1. A very strange "NOTE: EQUAL SIGN not found." on the SAS log occurred
during the execution phase of a DATA/INFILE program when a new block
of code (for a new subtype) was tested. By inserting PUT statements
(an ACM survey discovered that the number one debugging tool of
all programmers is the insertion of "print" statements!)
the note was created when record 1362 was read, but records 1350 to
1361 were of the new subtype, so the new code had executed without
producing the note; this note was somehow data-driven. Examination
of the new code found that a syntax error, an incomplete comment
that swallowing following statements, was the actual cause!

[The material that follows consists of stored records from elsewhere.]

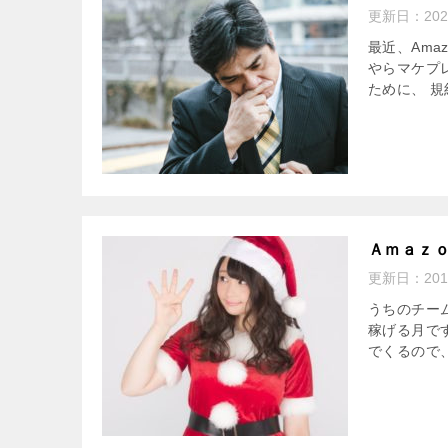
更新日：
20
最近、Am
やらマケプ
ために、 規
Ａｍａｚ
更新日：
20
うちのチー
稼げる月で
でくるので、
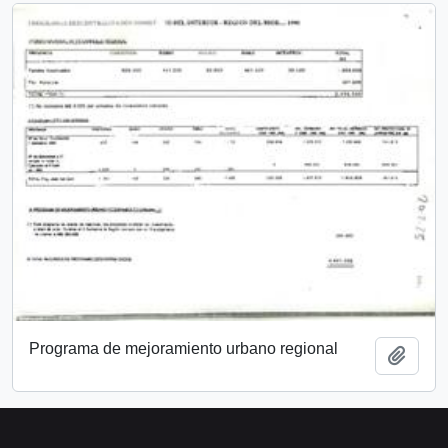
Programa de mejoramiento urbano regional
Añadi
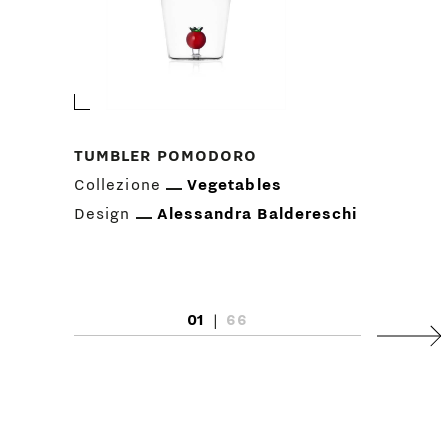
TUMBLER POMODORO
Collezione
Vegetables
Design
Alessandra Baldereschi
01
|
66
Succ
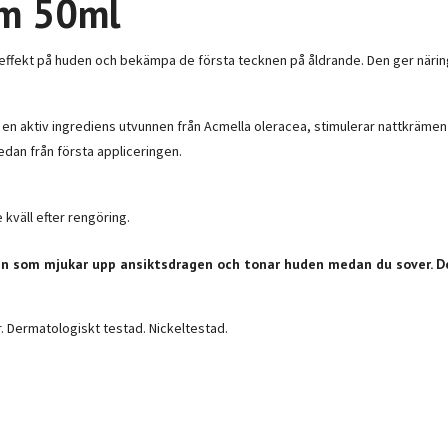
am 50ml
g effekt på huden och bekämpa de första tecknen på åldrande. Den ger närin
, en aktiv ingrediens utvunnen från Acmella oleracea, stimulerar nattkräme
edan från första appliceringen.
 kväll efter rengöring.
men som mjukar upp ansiktsdragen och tonar huden medan du sover. D
 Dermatologiskt testad. Nickeltestad.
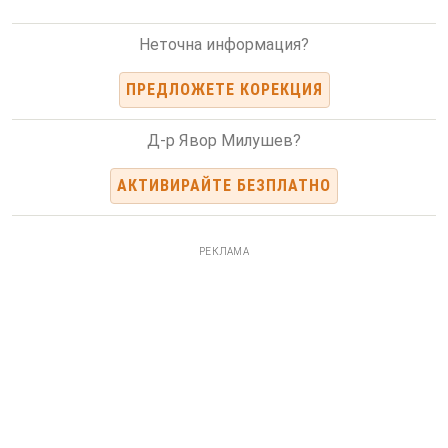
Неточна информация?
ПРЕДЛОЖЕТЕ КОРЕКЦИЯ
Д-р Явор Милушев?
АКТИВИРАЙТЕ БЕЗПЛАТНО
РЕКЛАМА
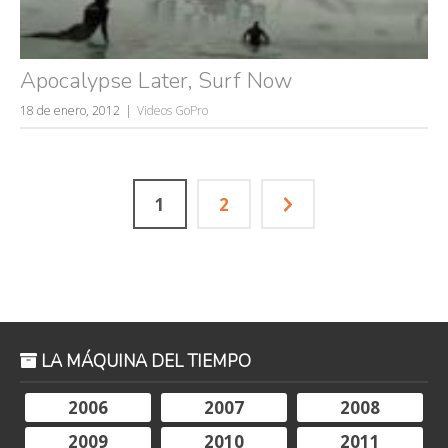
Apocalypse Later, Surf Now
18 de enero, 2012
Videos GoPro
1
2
LA MÁQUINA DEL TIEMPO
2006
2007
2008
2009
2010
2011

VII. CICS Technical Notes.
1. APAR PQ67142 reports discrepancies between the ABEND codes in CICS
type 110-1 (CICSTRAN dataset) and the codes in DHFAC2236 messages.
VIII. Windows NT Technical Notes.
IX. Incompatibilities and Installation of MXG 20.20.
1. Incompatibilities introduced in MXG 20.20 (since MXG 19.19):
See CHANGES.
2. Installation and re-installation procedures are described in detail
in member INSTALL (which also lists common Error/Warning messages a
new user might encounter), and sample JCL is in member JCLINSTL.
X. Online Documentation of MXG Software.
MXG Documentation is now described in member DOCUMENT.
XI. Changes Log
--------------------------Changes Log---------------------------------
You MUST read each Change description to determine if a Change will
impact your site. All changes have been made in this MXG Library.
Member CHANGES always identifies the actual version and release of
MXG Software that is contained in that library.
The CHANGES selection on our homepage at http://www.MXG.com
is always the most current information on MXG Software status,
and is frequently updated.
Important changes are also posted to the MXG-L ListServer, which is
also described by a selection on the homepage. Please subscribe.
The actual code implementation of some changes in MXG SOURCLIB may be
different than described in the change text (which might have printed
only the critical part of the correction that need be made by users).
Scan each source member named in any impacting change for any comments
at the beginning of the member for additional documentation, since the
documentation of new datasets, variables, validation status, and notes,
are often found in comments in the source members.
Alphabetical list of important changes after MXG 19.19 now in MXG 20.20:
Dataset/
Member Change Description
See Member CHANGES or CHANGESS in your MXG Source Library, or
on the homepage www.mxg.com.
Inverse chronological list of all Changes:
Changes 20.341 thru 20.001 are contained in member CHANGES.